Wednesday, June 11, 2014

What's the shape of a gene?

One of the rewards we promised in our Kickstarter campaign for is a dozen of "Lenny's Gene-shaped Black Russian Espresso Cookies." When we added the reward, I had exon-intron-exon shape in mind.

Well, after extensive experimenting, this structure clearly won't hold up during shipping. It got me to ponder what exactly a gene looks like. With all of my bioinformatics and comp. bio. training, I keep thinking of genome browsers. But what does a gene look like deep inside the nucleus. How do others imagine gene shapes?

I considered putting ZappyLab on hold to do a 5-year postdoc and figure out the shape of a gene, but Alexei (co-founder) and our board of directors protested. Then I remembered the gene-looping papers from the lab of Nick Proudfoot.
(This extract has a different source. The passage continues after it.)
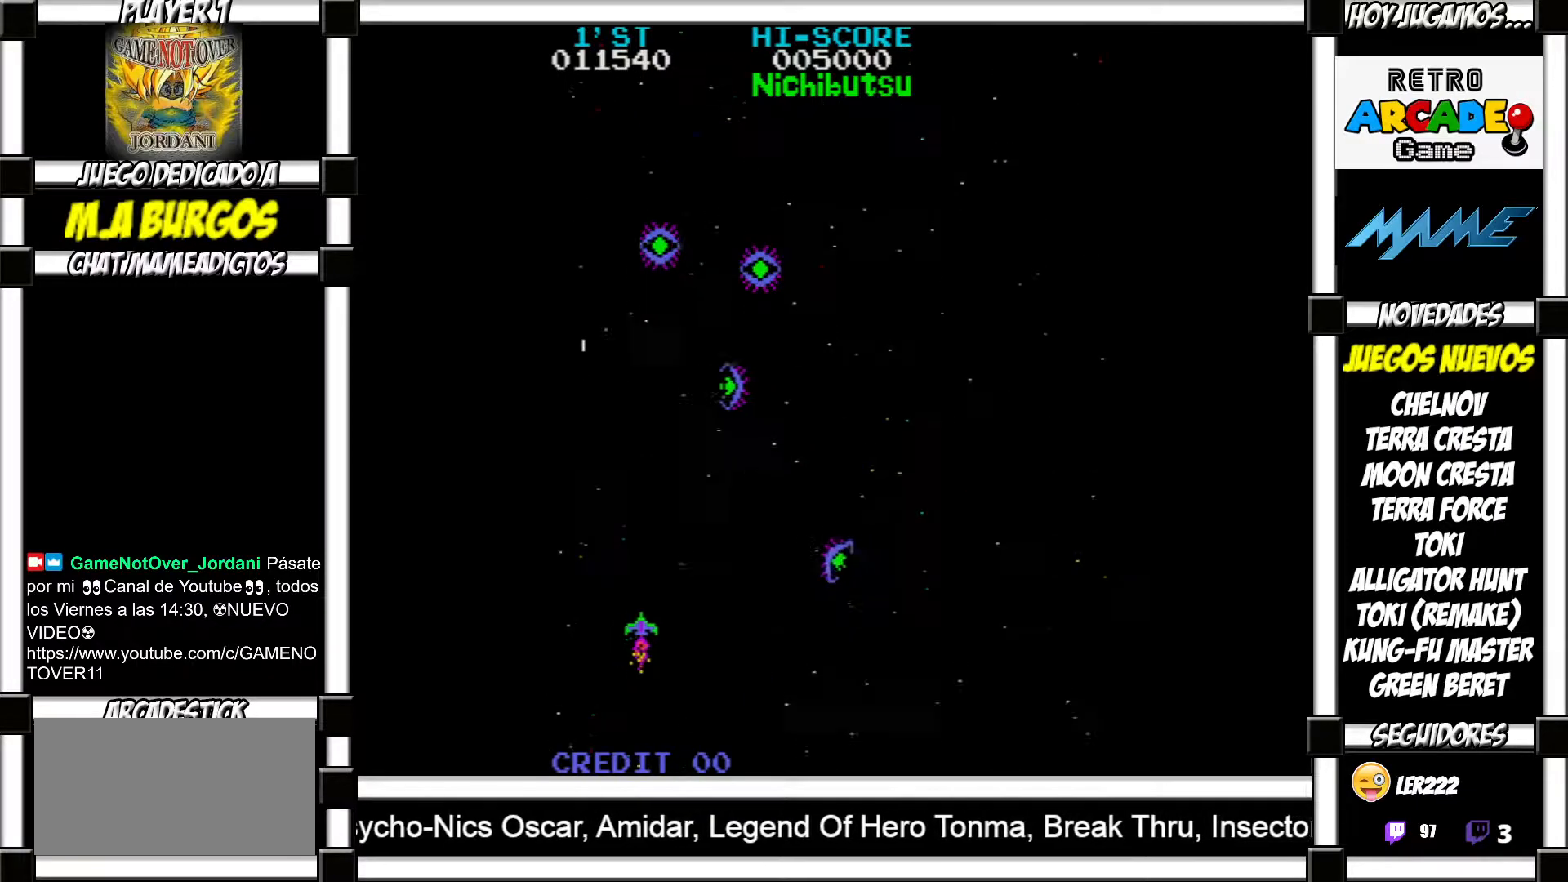
{"buttons": [], "events": [[50, "SQUARE", "down"], [117, "SQUARE", "up"], [217, "SQUARE", "down"], [267, "SQUARE", "up"], [350, "SQUARE", "down"], [383, "SQUARE", "up"], [450, "SQUARE", "down"], [500, "SQUARE", "up"]]}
Looked up his papers, and viola! Problem solved.
Gene looping model, figure 6D  (Tan-Wong SM, et. al., Science, 2012)
Please do let me know if you have other visions of gene shapes!
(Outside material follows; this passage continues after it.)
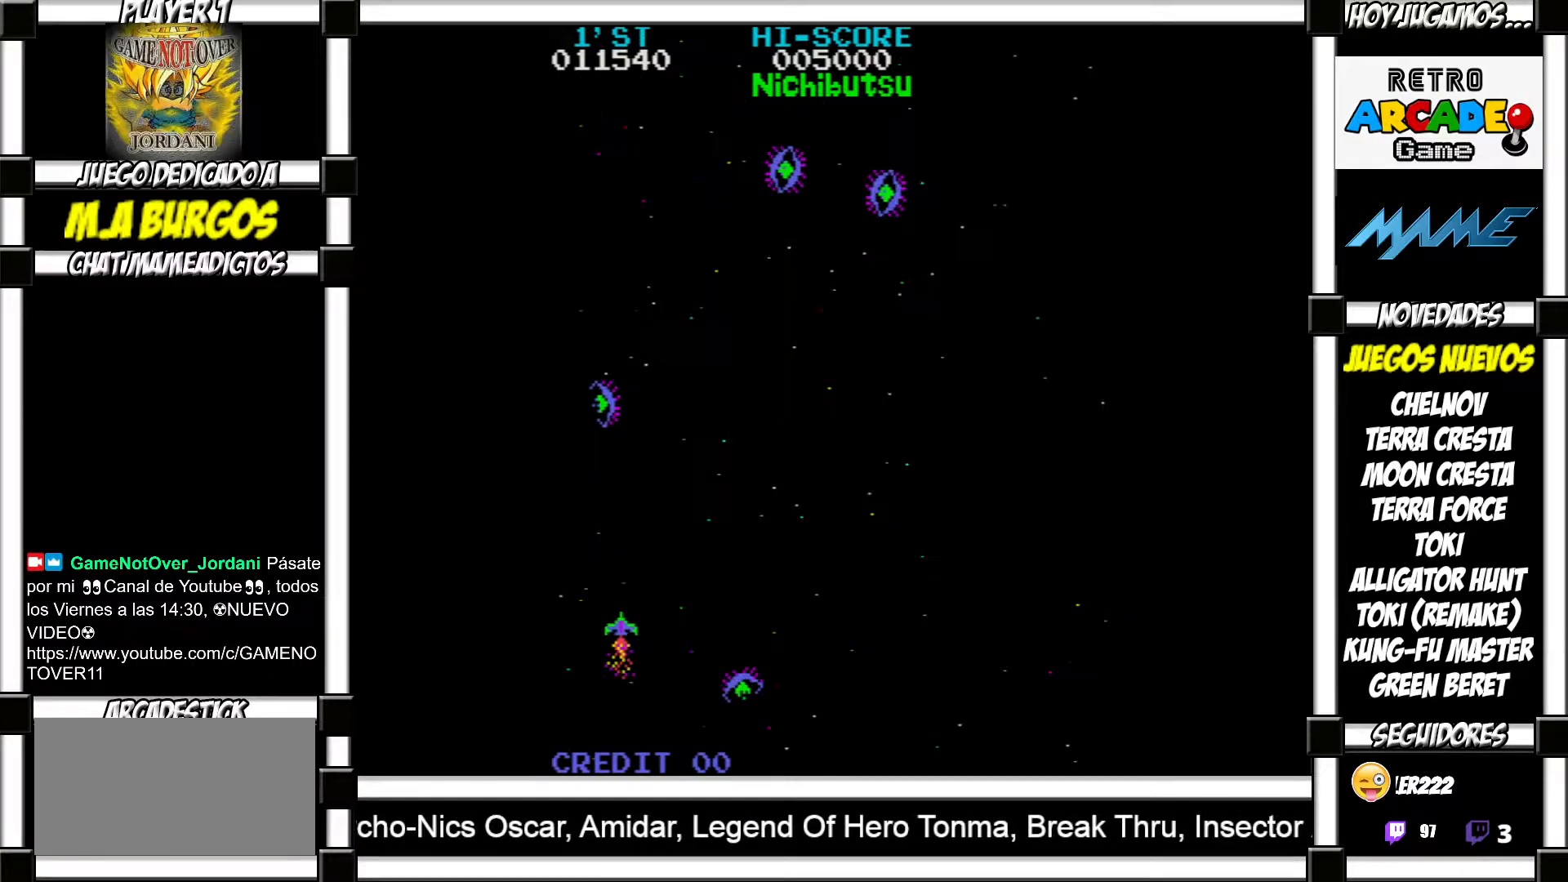
{"buttons": [], "events": [[67, "SQUARE", "down"], [117, "SQUARE", "up"], [183, "SQUARE", "down"], [250, "SQUARE", "up"], [300, "SQUARE", "down"], [367, "SQUARE", "up"], [467, "SQUARE", "down"], [483, "SQUARE", "up"]]}
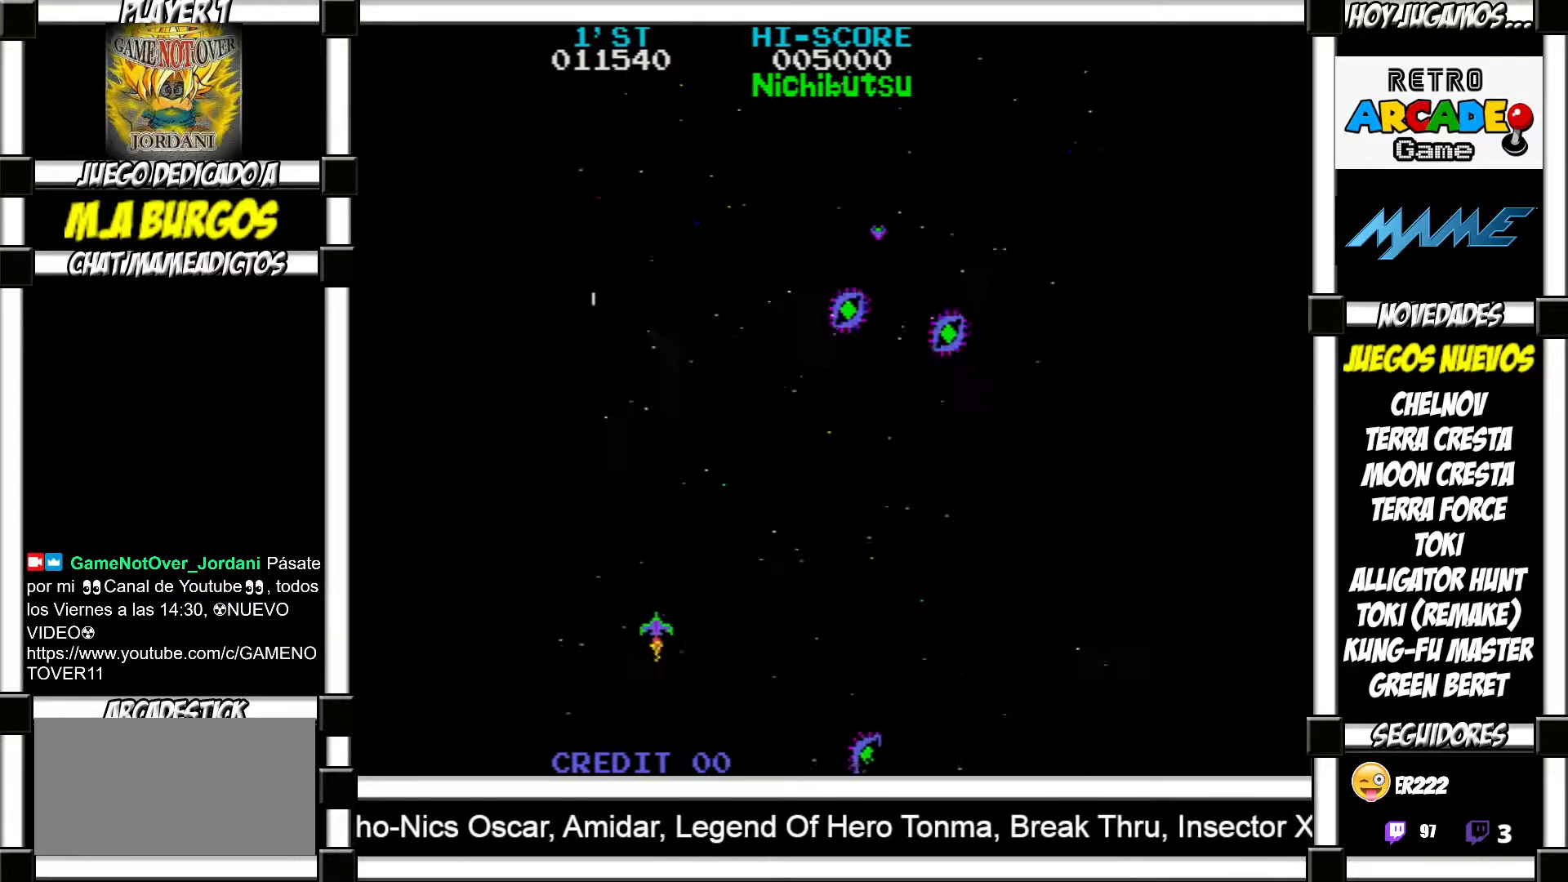
{"buttons": ["SQUARE"], "events": [[83, "SQUARE", "down"], [133, "SQUARE", "up"], [217, "SQUARE", "down"], [267, "SQUARE", "up"], [350, "SQUARE", "down"], [383, "SQUARE", "up"], [467, "SQUARE", "down"]]}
The "gene-shaped" part of the reward promise is clearly complicated. However, I should also disclose that "Lenny's..." should be "Lenny's and Eeva's." My older daughter is very excited about this project and is helping the hand-crafted, small-batch, reward baking.

1 comment:

  1. Well, some genes don't have introns, so that's not a requirement. But I think the direction of transcription is useful. Maybe the "pentagram" style would work out?